YOUR GOAL:
Answer these questions from the NFC payments text below:
(a) How many NFC-enabled mobile phones does it say are in the world now?
(b) What figure are mobile payments predicted to reach by 2014?
(c) What position does Kevin Mahaffey hold at Lookout?

TEXT SECTION:
# # # # #

NFC mobile threats on the horizon: What happens when we wave our wallets to pay?

While it's not quite Star Trek tech yet, being able to wave your smartphone to make a payment is so cool that there are now 35 million NFC-enabled mobile phones in the world. With the launch of Google Wallet in the U.S., IMS Research says there will be 80 million NFC cell phones by the end of 2012. In fact, the booming tech of Near Field Communications (NFC) transactions that enable contactless and mobile payments will take the USA by storm, with mobile payments predicted to reach $630 billion by 2014. All that money is too tempting of a target as a Lookout Mobile Security threat report warned; NFC trends like the mobile wallet will only encourage hackers. Lookout's CTO Kevin Mahaffey said, "At this stage malware writers are still experimenting, but in time we anticipate the threats to be more targeted and sophisticated. According to Silicon Angle, "Malware creators are gearing up for when things like NFC payments and stored value go mainstream."

# # # # #

Data records
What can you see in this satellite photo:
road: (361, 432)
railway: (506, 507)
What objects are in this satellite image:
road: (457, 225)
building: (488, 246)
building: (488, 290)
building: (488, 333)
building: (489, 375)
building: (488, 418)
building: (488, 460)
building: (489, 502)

# # # # #

EXERCISE ANSWER:
(a) 35 million
(b) $630 billion
(c) CTO